Günter Sch. schien sehr seriös. „Der sprach von diesem Projekt in der Türkei und am nächsten Tag von nordischen Holzhäusern“, erzählt Matthias S. Günter Sch. habe Referenzen von „German Events“ vorgewiesen und sogar mal für den Musicalveranstalter „Stella“ gearbeitet und sei noch nicht einmal mit dessen Pleite in Verbindung zu bringen gewesen.

Während Matthias S. das auf dem Gerichtsgang erzählt, handeln hinter der Tür der Richter, der Staatsanwalt und der Verteidiger die Strafe aus. Als Matthias S. endlich wieder hineindarf, gibt der Richter zu Protokoll: „Dem heutigen Hauptverhandlungstermin ist eine Absprache zwischen den Prozessbeteiligten vorausgegangen mit der Maßgabe, dass bei einer geständigen Einlassung gegen den Angeklagten Sch. keine höhere Strafe als vier Jahre verhängt wird.“ Dann wendet er sich dem Angeklagten Günter Sch. zu: „Wir wollen uns nun mit Ihren Vorstrafen beschäftigen.“

Das Amtsgericht Neumünster hat Günter Sch. verurteilt, das in Pinneberg und eins in Kiel, eines in Rheine, und selbst das Berliner im Stadtteil Tiergarten richtete schon über Sch. Es ist verwirrend. Der Richter fragt: „Können Sie sich erinnern, worum es dabei jetzt ging?“ Der Angeklagte fragt zurück: „Um welches Urteil ging es jetzt doch gleich?“ Es ist aber wichtig, denn es sind noch Reststrafen übrig. Die werden auf die ausgehandelte Strafe draufgeschlagen. Gut sechs Jahre wird Sch. wohl insgesamt bekommen.

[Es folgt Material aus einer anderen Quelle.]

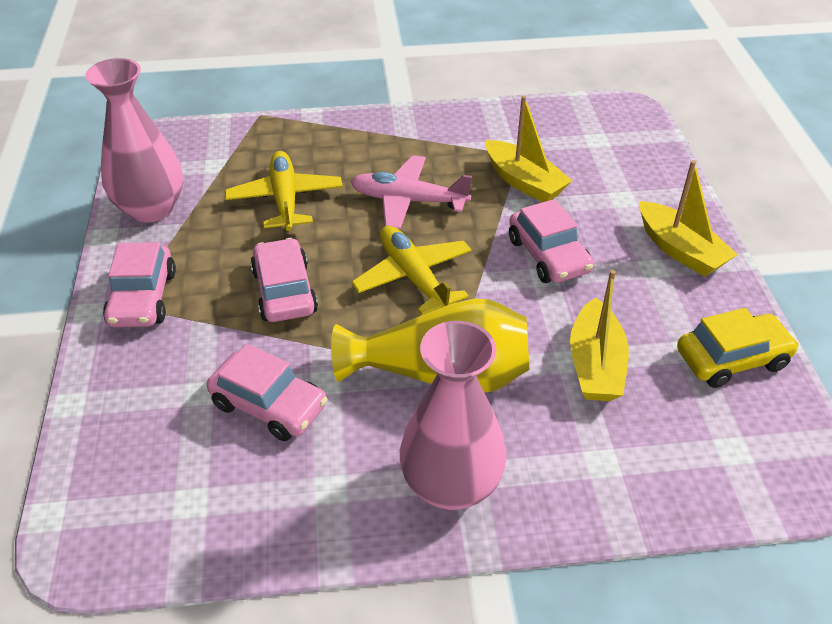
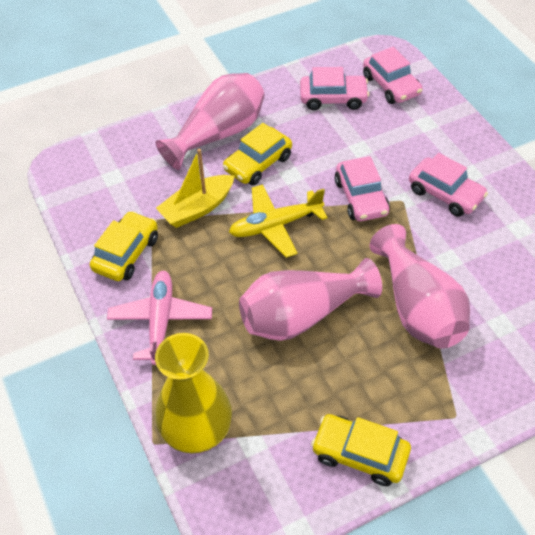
pink vase: 2 -> 3
yellow boat: 3 -> 1
yellow car: 1 -> 3
yellow plane: 2 -> 1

Matthias S. sitzt auf der Besucherbank. Seine Augen werden etwas wässrig. Er flüstert: „Der soll insgesamt 900.000 Euro beiseite geschafft haben. Wenn er sich gut führt, kommt er eher raus und macht sich ein fettes Leben.“ Das flüstert er in einer Unterbrechung auch dem Staatsanwalt zu. Am Donnerstag wird der Prozess fortgesetzt. Dann soll auch Matthias S. doch noch als Zeuge gehört werden. Bis dahin wird S. sein Showgeschäft ruhen lassen müssen. Es heißt: „Traum und Wahrheit“.